__GIVEN TASK A__
Transcribe the part of the photography post starting with "And…we’re back! It" and going on through "Picassa or GIMP.".

And…we’re back! It seems Maggy can’t get too much of a good thing (preens, preens) and invited me back for a second stab at How To…Get Good Shots Without a Big Girl’s Camera.  One post just wasn’t enough for my endless, shambolic ramblings…

On the agenda today: a more detailed look at product shots (ie. stuff that doesn’t move, such asOur Art) and some very quick editing tips. I’m not going to get fancy. Everything you read in this post can be done with any old camera lying around, it doesn’t involve buying pricey equipment of any sort, and the editing tips are basic ones that you can try using totally free tools such as Picnic, Picassa or GIMP.

I’m just taking a moment to ponder on the zillions of pounds I’ve spent on photography kit when, if I listened to my own advice, I could have spent it all on shoes. Oh well, you live and learn.

So product shots. A while back I did a shoot for a local artist who specialises in personalised ceramics.  She makes lovely, lovely things but OH MY they were a nightmare to shoot. White and highly reflective = nervous breakdown for the photographer. Anything highly reflective makes getting a well focused shot hard because your camera’s autofocus feature often can’t cope with shiny stuff (jewellery photographers take note!). The autofocus feature relies on high contrasts in the composition, i.e. it knows where to focus because of the contrasts it’s scanning. But a shiny/reflective object really confuses things because it doesn’t HAVE much contrast.

Worse, the rounded nature of much of her work (bowls, mugs, egg cups) means there is a danger of a ‘straight line’ of reflected light on the subject where it is reflecting any light source (window, sun, flash) so much it looks like a mirror and obliterates  part of the object (ie. her gorgeous designs or the name written on the object).

I fiddled around with various  locations to work out where the light was best and easiest to manipulate, bearing in mind that I was shooting using natural light and not flash.  I ended up shooting them on the bedroom floor. I don’t have a shot of the set up, but here’s  an earlier test shot in our dining room which shows how I pickled it all together. Looks shambolic doesn’t it?!

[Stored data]
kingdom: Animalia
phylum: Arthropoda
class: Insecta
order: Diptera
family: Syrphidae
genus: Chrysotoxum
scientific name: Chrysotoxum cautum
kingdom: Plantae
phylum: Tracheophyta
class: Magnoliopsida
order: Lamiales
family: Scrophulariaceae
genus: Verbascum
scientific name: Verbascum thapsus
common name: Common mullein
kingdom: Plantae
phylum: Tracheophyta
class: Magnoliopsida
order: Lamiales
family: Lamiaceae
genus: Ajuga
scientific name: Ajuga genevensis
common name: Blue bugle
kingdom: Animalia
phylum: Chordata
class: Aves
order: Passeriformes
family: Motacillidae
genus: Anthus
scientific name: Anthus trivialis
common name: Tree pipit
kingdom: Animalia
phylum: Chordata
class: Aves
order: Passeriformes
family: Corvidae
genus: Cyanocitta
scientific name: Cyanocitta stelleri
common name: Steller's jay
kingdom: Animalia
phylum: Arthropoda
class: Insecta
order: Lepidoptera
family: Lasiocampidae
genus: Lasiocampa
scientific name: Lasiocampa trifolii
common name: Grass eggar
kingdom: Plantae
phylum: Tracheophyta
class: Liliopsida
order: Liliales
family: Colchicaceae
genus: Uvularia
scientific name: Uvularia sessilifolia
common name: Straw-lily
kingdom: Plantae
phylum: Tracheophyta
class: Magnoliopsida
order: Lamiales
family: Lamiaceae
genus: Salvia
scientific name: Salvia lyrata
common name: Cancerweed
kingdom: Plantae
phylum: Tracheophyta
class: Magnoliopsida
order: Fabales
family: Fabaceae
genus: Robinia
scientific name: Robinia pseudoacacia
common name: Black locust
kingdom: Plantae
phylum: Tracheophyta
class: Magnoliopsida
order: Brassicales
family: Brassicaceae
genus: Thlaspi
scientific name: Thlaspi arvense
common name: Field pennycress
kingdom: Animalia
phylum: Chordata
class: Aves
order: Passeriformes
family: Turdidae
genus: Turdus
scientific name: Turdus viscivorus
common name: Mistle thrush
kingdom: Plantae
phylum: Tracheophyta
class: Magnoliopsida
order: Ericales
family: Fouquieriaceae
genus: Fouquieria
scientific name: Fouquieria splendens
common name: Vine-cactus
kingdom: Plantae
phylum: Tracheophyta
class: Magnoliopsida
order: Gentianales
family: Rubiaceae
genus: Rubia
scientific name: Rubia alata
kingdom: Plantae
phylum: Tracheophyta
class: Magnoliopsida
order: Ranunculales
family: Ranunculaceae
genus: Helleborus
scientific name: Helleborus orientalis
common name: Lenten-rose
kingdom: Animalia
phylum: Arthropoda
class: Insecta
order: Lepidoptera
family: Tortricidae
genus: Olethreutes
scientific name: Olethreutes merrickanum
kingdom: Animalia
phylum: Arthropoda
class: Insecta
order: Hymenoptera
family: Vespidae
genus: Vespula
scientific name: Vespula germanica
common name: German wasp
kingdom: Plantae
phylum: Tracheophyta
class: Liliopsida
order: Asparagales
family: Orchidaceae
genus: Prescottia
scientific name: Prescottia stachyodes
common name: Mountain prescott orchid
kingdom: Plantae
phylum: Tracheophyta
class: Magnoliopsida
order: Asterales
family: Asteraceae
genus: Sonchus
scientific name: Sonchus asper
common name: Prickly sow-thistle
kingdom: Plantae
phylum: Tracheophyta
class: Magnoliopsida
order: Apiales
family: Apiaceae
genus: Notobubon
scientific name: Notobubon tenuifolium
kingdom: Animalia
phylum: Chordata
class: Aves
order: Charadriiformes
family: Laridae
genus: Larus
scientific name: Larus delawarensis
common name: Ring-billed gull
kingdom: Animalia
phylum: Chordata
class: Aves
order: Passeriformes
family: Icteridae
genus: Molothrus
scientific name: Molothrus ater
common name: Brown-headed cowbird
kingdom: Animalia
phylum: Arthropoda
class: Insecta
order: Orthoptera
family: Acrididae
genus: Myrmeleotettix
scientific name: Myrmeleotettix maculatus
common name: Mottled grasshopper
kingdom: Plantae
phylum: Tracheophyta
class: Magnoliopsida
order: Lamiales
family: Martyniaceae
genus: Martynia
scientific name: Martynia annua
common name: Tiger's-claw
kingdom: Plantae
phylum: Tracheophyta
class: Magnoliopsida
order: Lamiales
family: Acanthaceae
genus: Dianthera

__GIVEN TASK B__
Repeat word for word the rows above, starting with the line with "family: Ranunculaceae" and going on through the last line of the rows.

__CORRECT ANSWER A__
And…we’re back! It seems Maggy can’t get too much of a good thing (preens, preens) and invited me back for a second stab at How To…Get Good Shots Without a Big Girl’s Camera.  One post just wasn’t enough for my endless, shambolic ramblings…

On the agenda today: a more detailed look at product shots (ie. stuff that doesn’t move, such asOur Art) and some very quick editing tips. I’m not going to get fancy. Everything you read in this post can be done with any old camera lying around, it doesn’t involve buying pricey equipment of any sort, and the editing tips are basic ones that you can try using totally free tools such as Picnic, Picassa or GIMP.

__CORRECT ANSWER B__
family: Ranunculaceae
genus: Helleborus
scientific name: Helleborus orientalis
common name: Lenten-rose
kingdom: Animalia
phylum: Arthropoda
class: Insecta
order: Lepidoptera
family: Tortricidae
genus: Olethreutes
scientific name: Olethreutes merrickanum
kingdom: Animalia
phylum: Arthropoda
class: Insecta
order: Hymenoptera
family: Vespidae
genus: Vespula
scientific name: Vespula germanica
common name: German wasp
kingdom: Plantae
phylum: Tracheophyta
class: Liliopsida
order: Asparagales
family: Orchidaceae
genus: Prescottia
scientific name: Prescottia stachyodes
common name: Mountain prescott orchid
kingdom: Plantae
phylum: Tracheophyta
class: Magnoliopsida
order: Asterales
family: Asteraceae
genus: Sonchus
scientific name: Sonchus asper
common name: Prickly sow-thistle
kingdom: Plantae
phylum: Tracheophyta
class: Magnoliopsida
order: Apiales
family: Apiaceae
genus: Notobubon
scientific name: Notobubon tenuifolium
kingdom: Animalia
phylum: Chordata
class: Aves
order: Charadriiformes
family: Laridae
genus: Larus
scientific name: Larus delawarensis
common name: Ring-billed gull
kingdom: Animalia
phylum: Chordata
class: Aves
order: Passeriformes
family: Icteridae
genus: Molothrus
scientific name: Molothrus ater
common name: Brown-headed cowbird
kingdom: Animalia
phylum: Arthropoda
class: Insecta
order: Orthoptera
family: Acrididae
genus: Myrmeleotettix
scientific name: Myrmeleotettix maculatus
common name: Mottled grasshopper
kingdom: Plantae
phylum: Tracheophyta
class: Magnoliopsida
order: Lamiales
family: Martyniaceae
genus: Martynia
scientific name: Martynia annua
common name: Tiger's-claw
kingdom: Plantae
phylum: Tracheophyta
class: Magnoliopsida
order: Lamiales
family: Acanthaceae
genus: Dianthera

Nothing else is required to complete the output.